= Laura Kent Donahue =

American businesswoman and politician

Laura Kent Donahue (born April 22, 1949) was an American businesswoman and politician. She served as a Republican member of the Illinois Senate from 1981 to 2003.

Born in Quincy, Illinois, Donahue received a Bachelor of Science from Stephens College. She worked in the merchandise and bookkeeping business. Donahue also had her own business as an instructor, musical theatre consultant, choreographer. In 1981, she succeeded her late mother Mary Lou Kent in the Illinois State Senate. Donaue served as a Republican Caucus Chair, Assistant Majority Leader, Vice Chair of the Appropriations Committee and as Minority Spokesperson on the executive committee at various points during her legislative tenure.

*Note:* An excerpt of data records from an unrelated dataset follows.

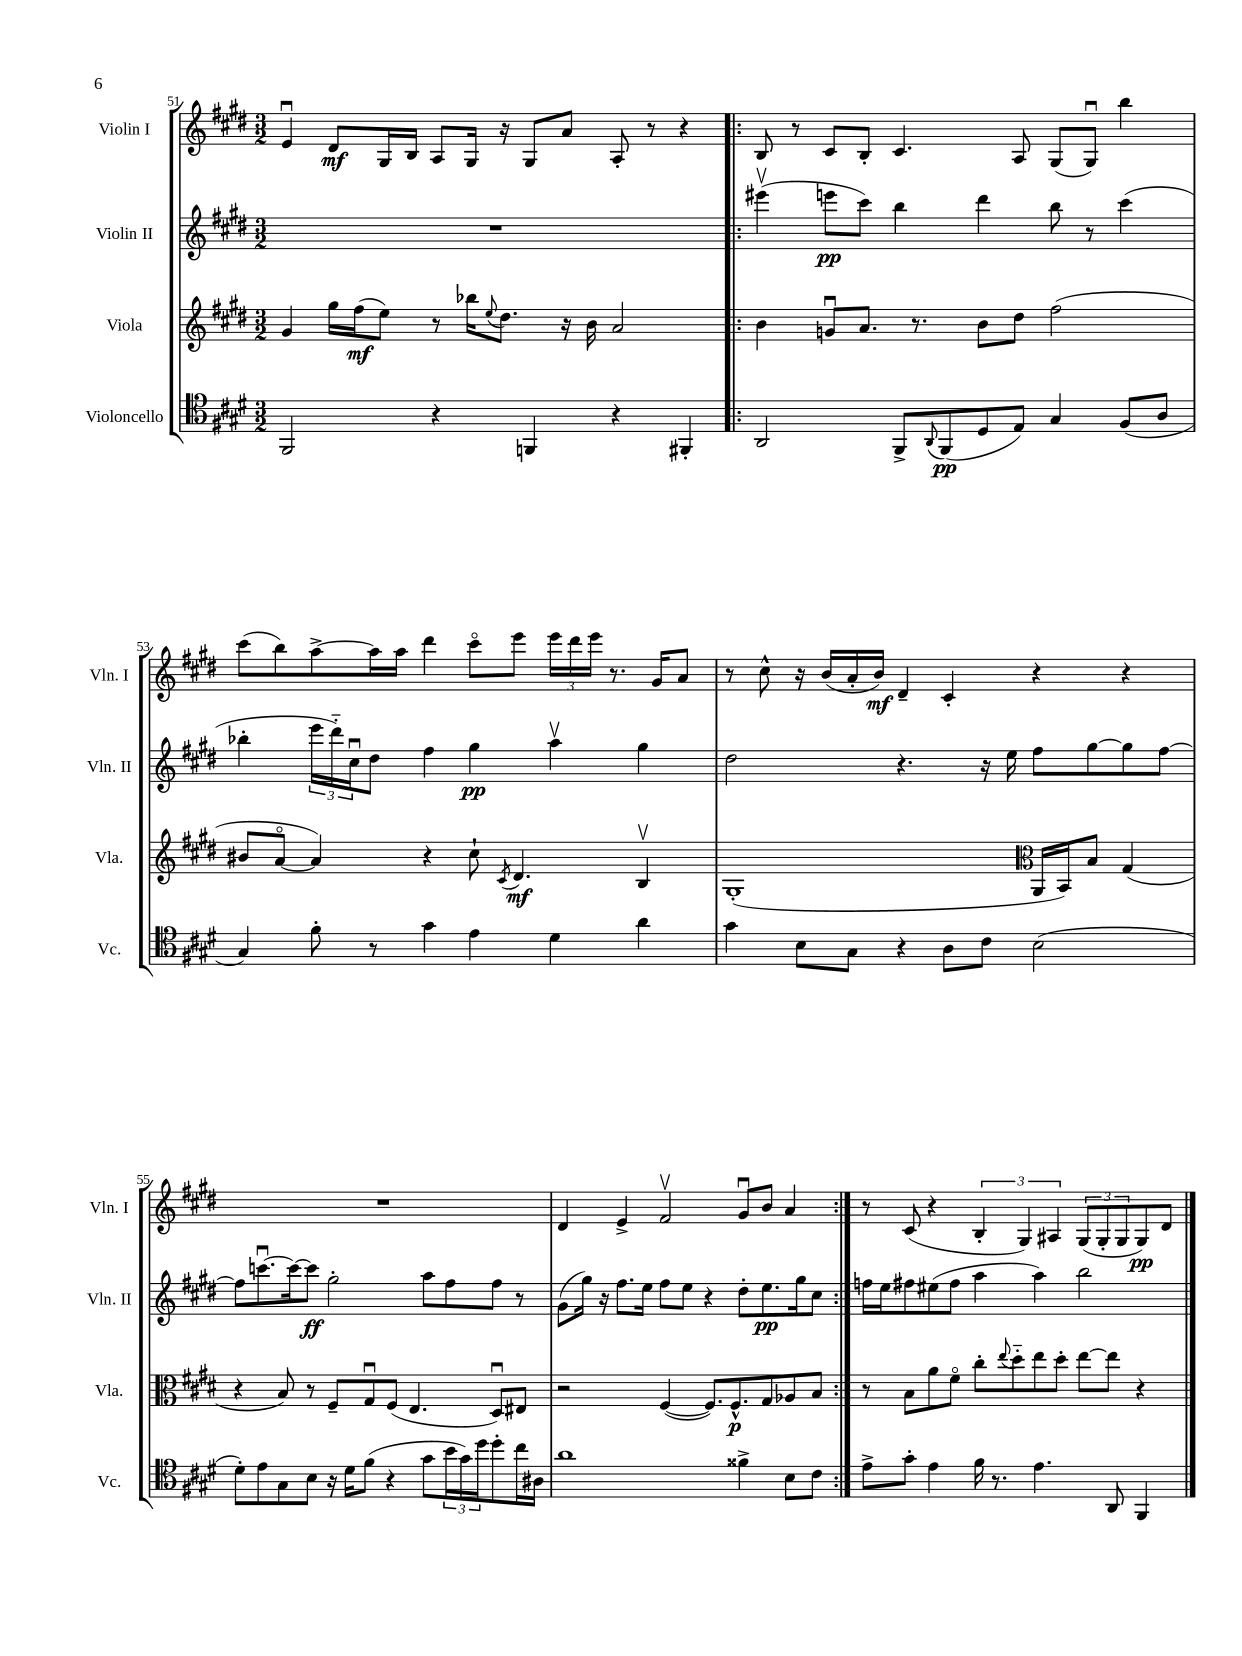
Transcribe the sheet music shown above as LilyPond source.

<<
\new StaffGroup <<
\new Staff = "s0" \with { instrumentName = "Violin I" shortInstrumentName = "Vln. I" } {
    \clef treble \key e \major \numericTimeSignature \time 3/2
    e'4\downbow dis'8\mf gis16 b16 a8 gis16 r16 gis8 a'8 a8-. r8 r4 |
    \repeat volta 2 { b8 r8 cis'8 b8-. cis'4. a8 gis8( gis8\downbow) b''4 |
    cis'''8( b''8) a''8~-> a''16 a''16 dis'''4 cis'''8\flageolet e'''8 \tuplet 3/2 { e'''16 dis'''16 e'''16 } r8. gis'16 a'8 |
    r8 cis''8-^ r16 b'16( a'16-. b'16\mf) dis'4-- cis'4-. r4 r4 |
    R1. |
    dis'4 e'4-> fis'2\upbow gis'8\downbow b'8 a'4 | }
    r8 cis'8( r4 \tuplet 3/2 { b4-. gis4) ais4 } \tuplet 3/2 { gis8( gis8-. gis8 } gis8\pp) dis'8 \bar "|." |
}
\new Staff = "s1" \with { instrumentName = "Violin II" shortInstrumentName = "Vln. II" } {
    \clef treble \key e \major \numericTimeSignature \time 3/2
    R1. |
    \repeat volta 2 { eis'''4\upbow( e'''8\pp cis'''8) b''4 dis'''4 b''8 r8 cis'''4( |
    bes''4-. \tuplet 3/2 { e'''16 dis'''16-_) cis''16\downbow } dis''8 fis''4 gis''4\pp a''4\upbow gis''4 |
    dis''2 r4. r16 e''16 fis''8 gis''8~ gis''8 fis''8~ |
    fis''8 c'''8.~\downbow c'''16~ c'''8\ff gis''2-. a''8 fis''8 fis''8 r8 |
    gis'8( gis''16) r16 fis''8. e''16 fis''8 e''8 r4 dis''8-. e''8.\pp gis''16 cis''8 | }
    f''16 e''16 fis''8 eis''8( fis''8 a''4 a''4) b''2 \bar "|." |
}
\new Staff = "s2" \with { instrumentName = "Viola" shortInstrumentName = "Vla." } {
    \clef treble \key e \major \numericTimeSignature \time 3/2
    gis'4 gis''16 fis''16\mf( e''8) r8 bes''16 \appoggiatura { e''8 } dis''8. r16 b'16 a'2 |
    \repeat volta 2 { b'4 g'8\downbow a'8. r8. b'8 dis''8 fis''2( |
    bis'8 a'8~\flageolet a'4) r4 cis''8-! \acciaccatura { cis'8 } dis'4.\mf b4\upbow |
    gis1-.( \clef alto a,16 b,16) b8 gis4( |
    r4 b8) r8 fis8-- gis8\downbow fis8( e4. dis8\downbow) eis8 |
    r2 fis4~( fis8.) fis8.-^\p gis8 aes8 b8 | }
    r8 b8 a'8 fis'8\flageolet cis''8-. \appoggiatura { e''8 } dis''8-_ e''8 dis''8-. e''8~ e''8 r4 \bar "|." |
}
\new Staff = "s3" \with { instrumentName = "Violoncello" shortInstrumentName = "Vc." } {
    \clef tenor \key e \major \numericTimeSignature \time 3/2
    fis,2 r4 f,4 r4 fis,4-. |
    \repeat volta 2 { a,2 fis,8-> \appoggiatura { a,8 } fis,8\pp( dis8 e8) gis4 fis8( a8 |
    gis4) fis'8-. r8 gis'4 e'4 dis'4 a'4 |
    gis'4 b8 gis8 r4 a8 cis'8 b2( |
    dis'8-.) e'8 gis8 b8 r16 dis'16 fis'8( r4 gis'8 \tuplet 3/2 { b'16 gis'16) dis''16 } dis''8-. cis''16 ais16 |
    a'1 fisis'4-> b8 cis'8 | }
    e'8-> gis'8-. e'4 fis'16 r8. e'4. a,8 fis,4 \bar "|." |
}
>>
>>
\layout { \context { \Score currentBarNumber = #51 } }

Days after her defeat by Democrat John M. Sullivan, George Ryan appointed her to the Illinois Educational Labor Relations Board where she served for fourteen months. In 2011, she announced she was running for the position of Adams County Circuit Clerk to succeed fellow Republican Randy Frese. Kent Donahue lost to Democratic candidate Lori Geschwandner by a margin of 1,582 votes.

Kent Donahue was the Chairwoman of the Adams County Republican Party from April 14, 2017 until June 25, 2019.

On May 16, 2019, Governor J. B. Pritzker nominated Kent Donahue for a position on the Illinois State Board of Elections for a term beginning July 1, 2019 and ending June 30, 2023. The Illinois Senate confirmed Kent Donahue unanimously on May 31, 2019.